_TASK TO COMPLETE_: Reproduce the lines of the listing below word for word, from the line with "family: Dasypogonaceae" up to and including the line with "genus: Cnidoscolus".
::::::
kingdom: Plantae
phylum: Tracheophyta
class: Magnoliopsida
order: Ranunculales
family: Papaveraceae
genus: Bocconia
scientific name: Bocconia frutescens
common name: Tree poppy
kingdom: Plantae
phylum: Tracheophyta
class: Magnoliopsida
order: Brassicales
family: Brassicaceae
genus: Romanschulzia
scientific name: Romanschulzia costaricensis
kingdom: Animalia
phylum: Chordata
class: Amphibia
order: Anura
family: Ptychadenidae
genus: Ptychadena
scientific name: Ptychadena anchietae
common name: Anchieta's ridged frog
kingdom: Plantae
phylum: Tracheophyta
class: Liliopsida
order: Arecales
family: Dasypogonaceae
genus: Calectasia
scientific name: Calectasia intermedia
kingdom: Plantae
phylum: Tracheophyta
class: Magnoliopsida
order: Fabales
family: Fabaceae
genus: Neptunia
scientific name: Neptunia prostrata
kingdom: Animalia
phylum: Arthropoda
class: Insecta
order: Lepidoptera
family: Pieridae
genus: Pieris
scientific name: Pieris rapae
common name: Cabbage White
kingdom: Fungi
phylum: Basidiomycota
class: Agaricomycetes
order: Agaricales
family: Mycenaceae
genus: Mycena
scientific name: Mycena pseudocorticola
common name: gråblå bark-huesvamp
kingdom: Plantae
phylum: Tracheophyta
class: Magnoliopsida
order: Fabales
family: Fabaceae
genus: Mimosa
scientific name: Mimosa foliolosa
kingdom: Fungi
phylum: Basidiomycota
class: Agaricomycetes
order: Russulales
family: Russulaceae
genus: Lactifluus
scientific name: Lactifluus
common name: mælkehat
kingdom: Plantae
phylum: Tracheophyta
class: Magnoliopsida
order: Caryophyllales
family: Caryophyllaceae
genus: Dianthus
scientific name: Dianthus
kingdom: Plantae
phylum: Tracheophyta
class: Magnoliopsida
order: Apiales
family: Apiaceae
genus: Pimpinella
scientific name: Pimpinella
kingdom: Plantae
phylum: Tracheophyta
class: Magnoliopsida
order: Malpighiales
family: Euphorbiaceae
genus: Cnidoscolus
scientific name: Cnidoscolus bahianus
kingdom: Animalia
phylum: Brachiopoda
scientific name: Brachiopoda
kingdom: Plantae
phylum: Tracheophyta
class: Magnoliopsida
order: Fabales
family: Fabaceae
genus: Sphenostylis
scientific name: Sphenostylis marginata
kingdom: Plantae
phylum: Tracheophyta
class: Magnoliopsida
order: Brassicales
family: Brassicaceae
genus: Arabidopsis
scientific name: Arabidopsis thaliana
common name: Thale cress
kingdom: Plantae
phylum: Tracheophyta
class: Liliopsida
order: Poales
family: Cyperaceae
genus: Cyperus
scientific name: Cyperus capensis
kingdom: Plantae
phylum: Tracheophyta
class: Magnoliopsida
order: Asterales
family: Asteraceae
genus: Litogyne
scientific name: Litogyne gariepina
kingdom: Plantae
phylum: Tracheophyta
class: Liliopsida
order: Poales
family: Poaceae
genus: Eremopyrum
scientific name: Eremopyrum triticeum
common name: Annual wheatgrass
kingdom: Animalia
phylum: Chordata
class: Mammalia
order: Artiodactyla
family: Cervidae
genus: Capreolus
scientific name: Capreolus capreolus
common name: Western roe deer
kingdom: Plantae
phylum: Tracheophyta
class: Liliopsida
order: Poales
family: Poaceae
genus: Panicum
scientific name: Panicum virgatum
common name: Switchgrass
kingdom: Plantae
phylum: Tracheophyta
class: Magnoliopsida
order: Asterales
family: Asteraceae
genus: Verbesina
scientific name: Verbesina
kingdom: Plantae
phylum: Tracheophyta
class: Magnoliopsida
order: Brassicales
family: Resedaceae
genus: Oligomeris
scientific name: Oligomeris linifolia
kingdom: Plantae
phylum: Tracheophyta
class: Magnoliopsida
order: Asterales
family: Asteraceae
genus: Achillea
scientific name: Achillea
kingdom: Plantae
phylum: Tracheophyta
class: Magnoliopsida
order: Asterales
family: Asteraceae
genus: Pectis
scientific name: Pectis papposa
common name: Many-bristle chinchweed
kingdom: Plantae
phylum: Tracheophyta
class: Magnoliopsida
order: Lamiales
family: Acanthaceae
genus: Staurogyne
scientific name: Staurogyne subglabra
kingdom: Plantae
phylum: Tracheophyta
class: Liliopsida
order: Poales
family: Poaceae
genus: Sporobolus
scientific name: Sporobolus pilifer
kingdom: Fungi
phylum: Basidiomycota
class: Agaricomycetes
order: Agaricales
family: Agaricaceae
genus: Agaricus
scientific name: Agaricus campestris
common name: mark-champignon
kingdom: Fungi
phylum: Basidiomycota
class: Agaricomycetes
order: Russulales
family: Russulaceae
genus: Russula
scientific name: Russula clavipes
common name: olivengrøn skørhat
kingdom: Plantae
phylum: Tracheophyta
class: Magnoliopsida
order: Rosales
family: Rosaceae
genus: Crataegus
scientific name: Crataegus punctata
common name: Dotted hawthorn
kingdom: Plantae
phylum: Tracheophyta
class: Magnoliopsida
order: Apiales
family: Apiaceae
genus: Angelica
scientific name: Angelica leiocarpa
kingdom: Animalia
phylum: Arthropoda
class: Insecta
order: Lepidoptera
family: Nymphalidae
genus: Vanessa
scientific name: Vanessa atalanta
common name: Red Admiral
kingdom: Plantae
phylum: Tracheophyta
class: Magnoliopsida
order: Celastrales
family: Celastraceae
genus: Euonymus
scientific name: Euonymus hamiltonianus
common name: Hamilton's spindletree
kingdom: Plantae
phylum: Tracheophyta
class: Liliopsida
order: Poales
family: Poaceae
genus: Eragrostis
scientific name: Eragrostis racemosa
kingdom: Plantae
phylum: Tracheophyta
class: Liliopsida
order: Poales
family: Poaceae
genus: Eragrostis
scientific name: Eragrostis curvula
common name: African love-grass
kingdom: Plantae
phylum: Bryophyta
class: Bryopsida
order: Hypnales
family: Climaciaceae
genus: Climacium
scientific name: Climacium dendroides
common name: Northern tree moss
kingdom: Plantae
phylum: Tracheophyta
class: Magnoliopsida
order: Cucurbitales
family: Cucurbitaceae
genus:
::::::
_RESULT OF THIS TASK_:
family: Dasypogonaceae
genus: Calectasia
scientific name: Calectasia intermedia
kingdom: Plantae
phylum: Tracheophyta
class: Magnoliopsida
order: Fabales
family: Fabaceae
genus: Neptunia
scientific name: Neptunia prostrata
kingdom: Animalia
phylum: Arthropoda
class: Insecta
order: Lepidoptera
family: Pieridae
genus: Pieris
scientific name: Pieris rapae
common name: Cabbage White
kingdom: Fungi
phylum: Basidiomycota
class: Agaricomycetes
order: Agaricales
family: Mycenaceae
genus: Mycena
scientific name: Mycena pseudocorticola
common name: gråblå bark-huesvamp
kingdom: Plantae
phylum: Tracheophyta
class: Magnoliopsida
order: Fabales
family: Fabaceae
genus: Mimosa
scientific name: Mimosa foliolosa
kingdom: Fungi
phylum: Basidiomycota
class: Agaricomycetes
order: Russulales
family: Russulaceae
genus: Lactifluus
scientific name: Lactifluus
common name: mælkehat
kingdom: Plantae
phylum: Tracheophyta
class: Magnoliopsida
order: Caryophyllales
family: Caryophyllaceae
genus: Dianthus
scientific name: Dianthus
kingdom: Plantae
phylum: Tracheophyta
class: Magnoliopsida
order: Apiales
family: Apiaceae
genus: Pimpinella
scientific name: Pimpinella
kingdom: Plantae
phylum: Tracheophyta
class: Magnoliopsida
order: Malpighiales
family: Euphorbiaceae
genus: Cnidoscolus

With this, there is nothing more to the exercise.